(Beginning of DATA RECORDS)

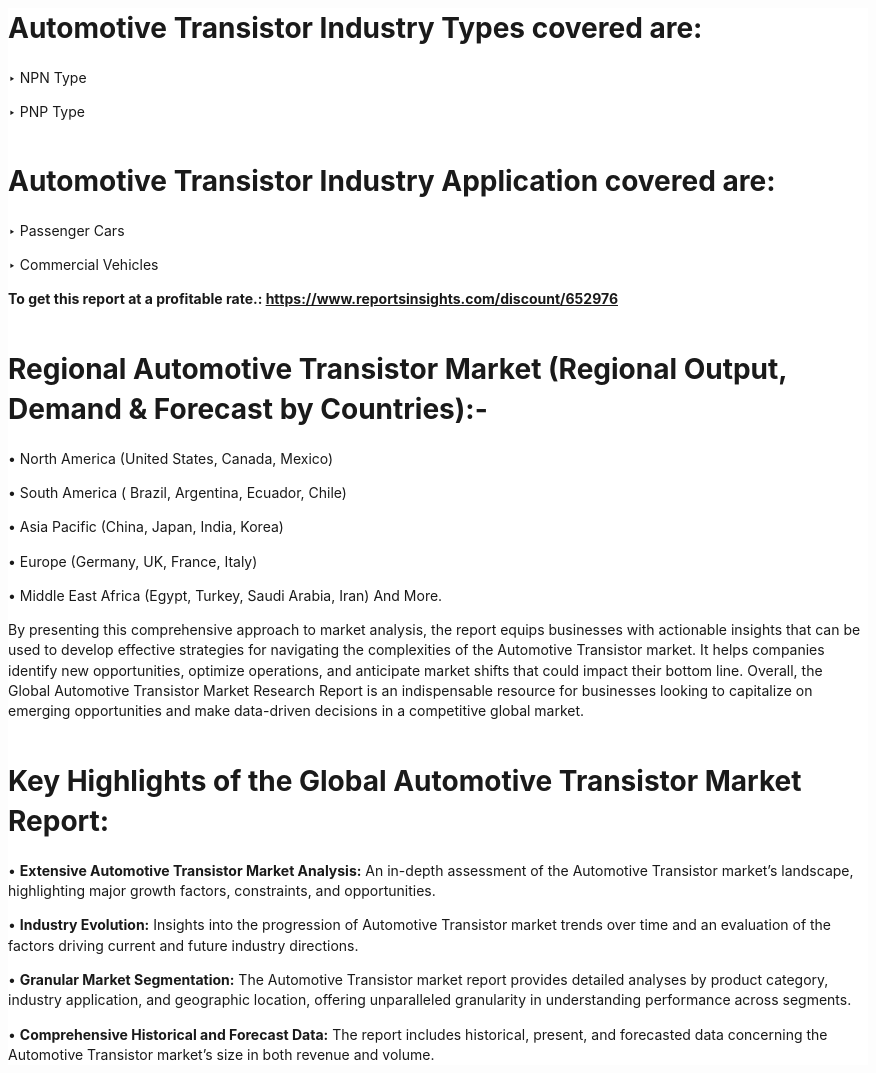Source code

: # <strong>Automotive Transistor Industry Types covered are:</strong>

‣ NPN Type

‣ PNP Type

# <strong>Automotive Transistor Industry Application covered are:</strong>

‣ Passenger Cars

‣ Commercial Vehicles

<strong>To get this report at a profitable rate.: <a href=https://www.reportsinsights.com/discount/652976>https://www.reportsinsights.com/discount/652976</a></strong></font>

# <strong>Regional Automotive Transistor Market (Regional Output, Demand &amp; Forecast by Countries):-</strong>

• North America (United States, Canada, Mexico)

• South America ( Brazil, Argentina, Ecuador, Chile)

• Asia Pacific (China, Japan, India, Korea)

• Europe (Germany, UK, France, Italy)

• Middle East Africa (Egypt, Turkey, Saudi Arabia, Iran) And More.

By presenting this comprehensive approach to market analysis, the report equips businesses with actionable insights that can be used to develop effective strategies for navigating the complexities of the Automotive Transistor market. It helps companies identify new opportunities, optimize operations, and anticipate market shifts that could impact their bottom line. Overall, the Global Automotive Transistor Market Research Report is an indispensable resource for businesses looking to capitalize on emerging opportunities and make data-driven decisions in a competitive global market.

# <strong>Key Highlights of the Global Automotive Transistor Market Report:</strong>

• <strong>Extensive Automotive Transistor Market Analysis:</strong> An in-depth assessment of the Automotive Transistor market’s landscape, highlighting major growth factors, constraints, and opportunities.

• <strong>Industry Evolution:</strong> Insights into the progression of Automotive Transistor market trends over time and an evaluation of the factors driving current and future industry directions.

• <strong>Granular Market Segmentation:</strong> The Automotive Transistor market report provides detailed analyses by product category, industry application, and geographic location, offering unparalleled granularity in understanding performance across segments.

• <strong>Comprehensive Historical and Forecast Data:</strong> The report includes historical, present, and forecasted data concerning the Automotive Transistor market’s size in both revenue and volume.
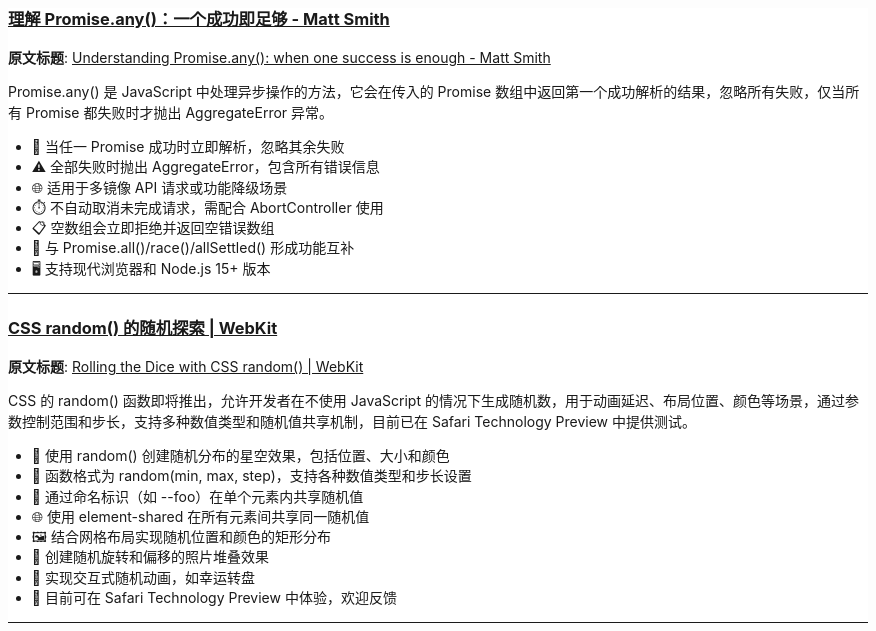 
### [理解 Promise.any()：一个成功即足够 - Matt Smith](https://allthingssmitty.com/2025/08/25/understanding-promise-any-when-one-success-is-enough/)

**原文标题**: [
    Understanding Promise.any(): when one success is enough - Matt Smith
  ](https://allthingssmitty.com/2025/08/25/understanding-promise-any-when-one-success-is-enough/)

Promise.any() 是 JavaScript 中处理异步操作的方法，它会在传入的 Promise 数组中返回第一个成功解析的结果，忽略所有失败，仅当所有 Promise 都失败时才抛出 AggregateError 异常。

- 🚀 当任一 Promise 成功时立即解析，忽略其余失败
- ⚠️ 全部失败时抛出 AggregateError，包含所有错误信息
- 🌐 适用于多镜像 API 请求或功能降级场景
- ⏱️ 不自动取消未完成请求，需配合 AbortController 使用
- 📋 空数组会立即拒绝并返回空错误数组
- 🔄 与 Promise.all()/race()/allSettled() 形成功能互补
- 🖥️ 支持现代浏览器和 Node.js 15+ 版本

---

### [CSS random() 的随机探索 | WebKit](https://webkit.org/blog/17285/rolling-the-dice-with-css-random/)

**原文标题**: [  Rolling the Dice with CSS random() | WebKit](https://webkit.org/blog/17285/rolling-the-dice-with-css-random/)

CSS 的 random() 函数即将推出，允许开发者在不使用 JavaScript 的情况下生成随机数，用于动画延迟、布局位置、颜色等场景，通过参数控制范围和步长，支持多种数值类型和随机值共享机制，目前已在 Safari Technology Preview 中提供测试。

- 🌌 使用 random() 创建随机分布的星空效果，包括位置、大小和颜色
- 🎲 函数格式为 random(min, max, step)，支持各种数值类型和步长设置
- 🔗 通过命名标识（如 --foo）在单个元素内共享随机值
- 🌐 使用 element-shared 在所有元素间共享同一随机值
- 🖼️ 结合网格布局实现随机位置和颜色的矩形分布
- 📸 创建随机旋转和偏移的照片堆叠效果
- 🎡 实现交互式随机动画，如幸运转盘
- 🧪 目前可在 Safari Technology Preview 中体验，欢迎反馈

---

(End of DATA RECORDS)

From the listing, copy every line where the string "America" appears.

▸ SOLUTION:
• North America (United States, Canada, Mexico)
• South America ( Brazil, Argentina, Ecuador, Chile)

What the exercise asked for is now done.